DATA TO PROCESS -
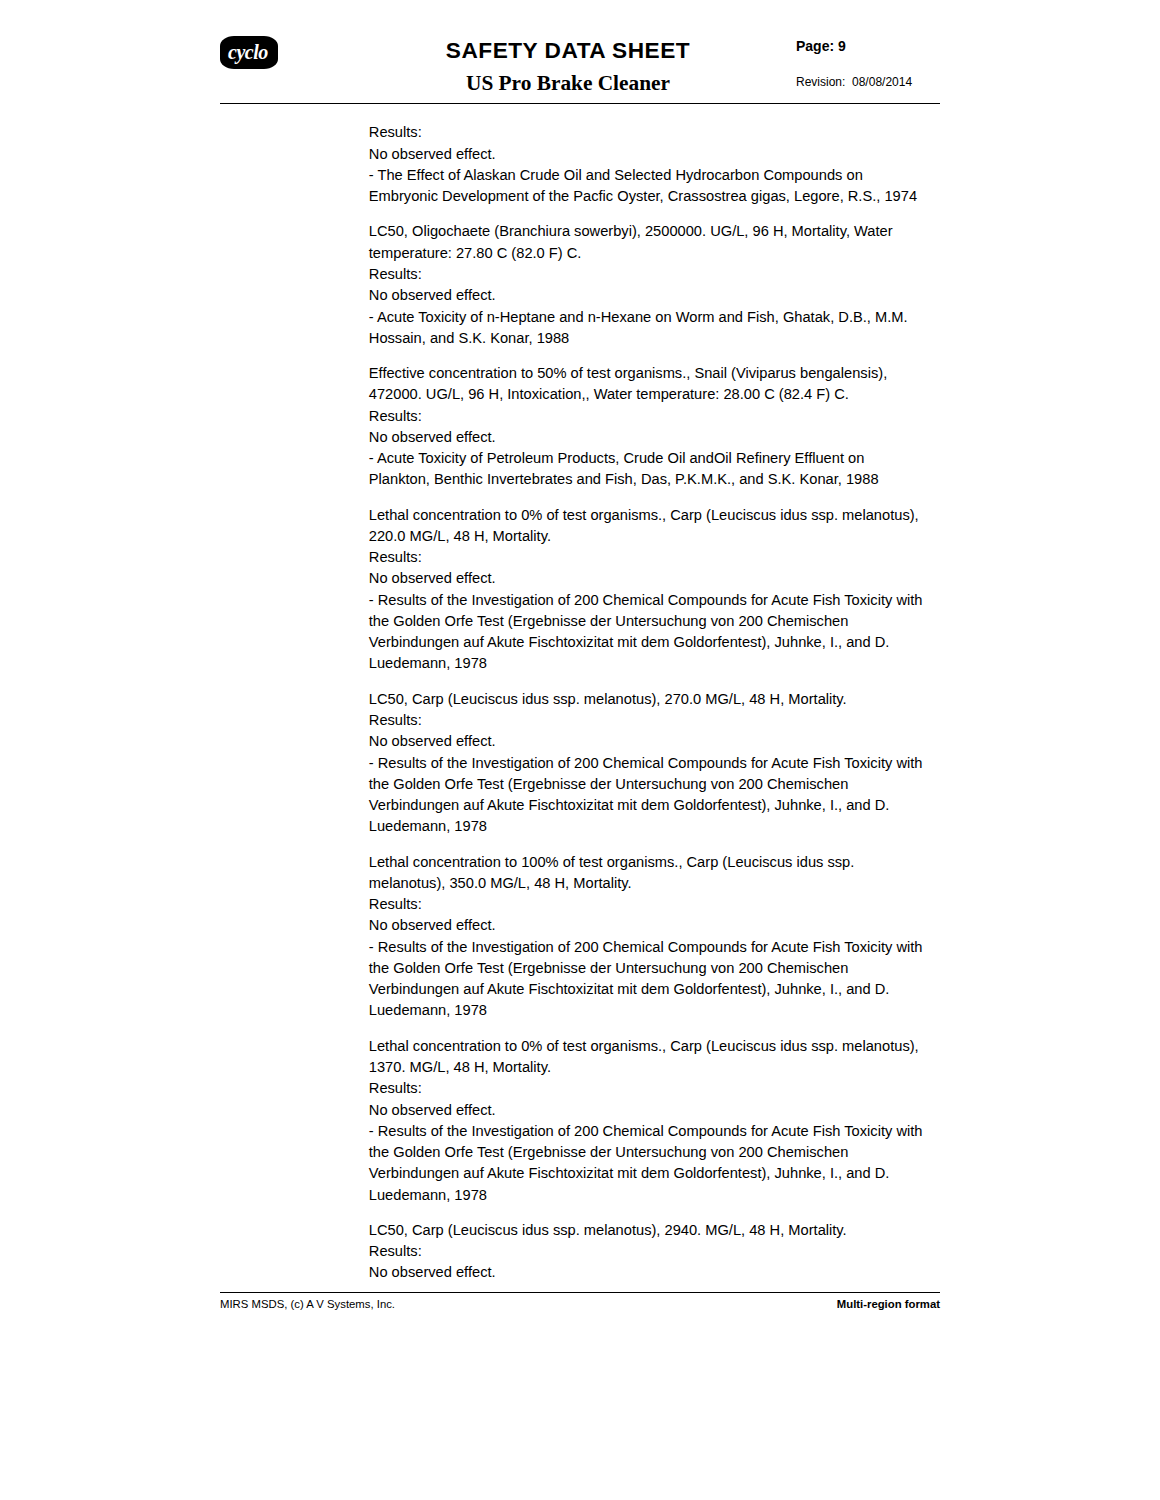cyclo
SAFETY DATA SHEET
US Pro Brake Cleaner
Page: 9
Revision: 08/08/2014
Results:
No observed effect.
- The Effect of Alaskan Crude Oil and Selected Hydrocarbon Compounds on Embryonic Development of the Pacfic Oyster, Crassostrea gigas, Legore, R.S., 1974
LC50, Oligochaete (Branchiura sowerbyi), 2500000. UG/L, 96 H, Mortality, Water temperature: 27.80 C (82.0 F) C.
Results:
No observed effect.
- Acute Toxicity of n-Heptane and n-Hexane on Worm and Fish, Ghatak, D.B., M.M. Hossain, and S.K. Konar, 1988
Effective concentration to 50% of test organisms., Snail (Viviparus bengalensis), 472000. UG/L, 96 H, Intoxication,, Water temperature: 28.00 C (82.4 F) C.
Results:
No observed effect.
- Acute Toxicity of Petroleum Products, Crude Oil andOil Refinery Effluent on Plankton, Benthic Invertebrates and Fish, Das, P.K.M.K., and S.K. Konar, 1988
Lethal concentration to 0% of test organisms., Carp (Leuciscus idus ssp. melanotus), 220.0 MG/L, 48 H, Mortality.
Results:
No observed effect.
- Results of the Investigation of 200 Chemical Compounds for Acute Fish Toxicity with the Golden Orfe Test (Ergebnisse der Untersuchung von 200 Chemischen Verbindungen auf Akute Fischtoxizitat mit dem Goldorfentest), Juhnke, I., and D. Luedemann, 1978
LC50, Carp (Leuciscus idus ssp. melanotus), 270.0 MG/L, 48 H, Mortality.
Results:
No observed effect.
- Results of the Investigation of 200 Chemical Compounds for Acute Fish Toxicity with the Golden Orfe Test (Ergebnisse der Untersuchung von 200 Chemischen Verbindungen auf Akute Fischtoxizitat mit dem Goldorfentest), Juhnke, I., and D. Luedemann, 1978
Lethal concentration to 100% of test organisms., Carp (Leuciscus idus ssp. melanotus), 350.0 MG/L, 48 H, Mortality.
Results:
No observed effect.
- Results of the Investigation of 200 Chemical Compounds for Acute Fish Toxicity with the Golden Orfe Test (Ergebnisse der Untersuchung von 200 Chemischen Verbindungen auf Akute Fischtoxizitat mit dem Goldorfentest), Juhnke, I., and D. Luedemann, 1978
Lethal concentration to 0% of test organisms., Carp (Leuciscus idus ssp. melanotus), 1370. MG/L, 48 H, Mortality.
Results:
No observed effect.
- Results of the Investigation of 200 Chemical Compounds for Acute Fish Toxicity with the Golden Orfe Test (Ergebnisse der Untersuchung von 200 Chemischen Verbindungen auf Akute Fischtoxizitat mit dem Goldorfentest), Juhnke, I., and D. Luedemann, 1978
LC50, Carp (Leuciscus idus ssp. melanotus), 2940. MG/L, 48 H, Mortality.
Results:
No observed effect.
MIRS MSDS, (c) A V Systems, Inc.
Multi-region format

WORK ITEM - Return the records above exactly, without the pictures.

WRITTEN ANSWER -
cyclo
SAFETY DATA SHEET
US Pro Brake Cleaner
Page: 9
Revision: 08/08/2014
Results:
No observed effect.
- The Effect of Alaskan Crude Oil and Selected Hydrocarbon Compounds on Embryonic Development of the Pacfic Oyster, Crassostrea gigas, Legore, R.S., 1974
LC50, Oligochaete (Branchiura sowerbyi), 2500000. UG/L, 96 H, Mortality, Water temperature: 27.80 C (82.0 F) C.
Results:
No observed effect.
- Acute Toxicity of n-Heptane and n-Hexane on Worm and Fish, Ghatak, D.B., M.M. Hossain, and S.K. Konar, 1988
Effective concentration to 50% of test organisms., Snail (Viviparus bengalensis), 472000. UG/L, 96 H, Intoxication,, Water temperature: 28.00 C (82.4 F) C.
Results:
No observed effect.
- Acute Toxicity of Petroleum Products, Crude Oil andOil Refinery Effluent on Plankton, Benthic Invertebrates and Fish, Das, P.K.M.K., and S.K. Konar, 1988
Lethal concentration to 0% of test organisms., Carp (Leuciscus idus ssp. melanotus), 220.0 MG/L, 48 H, Mortality.
Results:
No observed effect.
- Results of the Investigation of 200 Chemical Compounds for Acute Fish Toxicity with the Golden Orfe Test (Ergebnisse der Untersuchung von 200 Chemischen Verbindungen auf Akute Fischtoxizitat mit dem Goldorfentest), Juhnke, I., and D. Luedemann, 1978
LC50, Carp (Leuciscus idus ssp. melanotus), 270.0 MG/L, 48 H, Mortality.
Results:
No observed effect.
- Results of the Investigation of 200 Chemical Compounds for Acute Fish Toxicity with the Golden Orfe Test (Ergebnisse der Untersuchung von 200 Chemischen Verbindungen auf Akute Fischtoxizitat mit dem Goldorfentest), Juhnke, I., and D. Luedemann, 1978
Lethal concentration to 100% of test organisms., Carp (Leuciscus idus ssp. melanotus), 350.0 MG/L, 48 H, Mortality.
Results:
No observed effect.
- Results of the Investigation of 200 Chemical Compounds for Acute Fish Toxicity with the Golden Orfe Test (Ergebnisse der Untersuchung von 200 Chemischen Verbindungen auf Akute Fischtoxizitat mit dem Goldorfentest), Juhnke, I., and D. Luedemann, 1978
Lethal concentration to 0% of test organisms., Carp (Leuciscus idus ssp. melanotus), 1370. MG/L, 48 H, Mortality.
Results:
No observed effect.
- Results of the Investigation of 200 Chemical Compounds for Acute Fish Toxicity with the Golden Orfe Test (Ergebnisse der Untersuchung von 200 Chemischen Verbindungen auf Akute Fischtoxizitat mit dem Goldorfentest), Juhnke, I., and D. Luedemann, 1978
LC50, Carp (Leuciscus idus ssp. melanotus), 2940. MG/L, 48 H, Mortality.
Results:
No observed effect.
MIRS MSDS, (c) A V Systems, Inc.
Multi-region format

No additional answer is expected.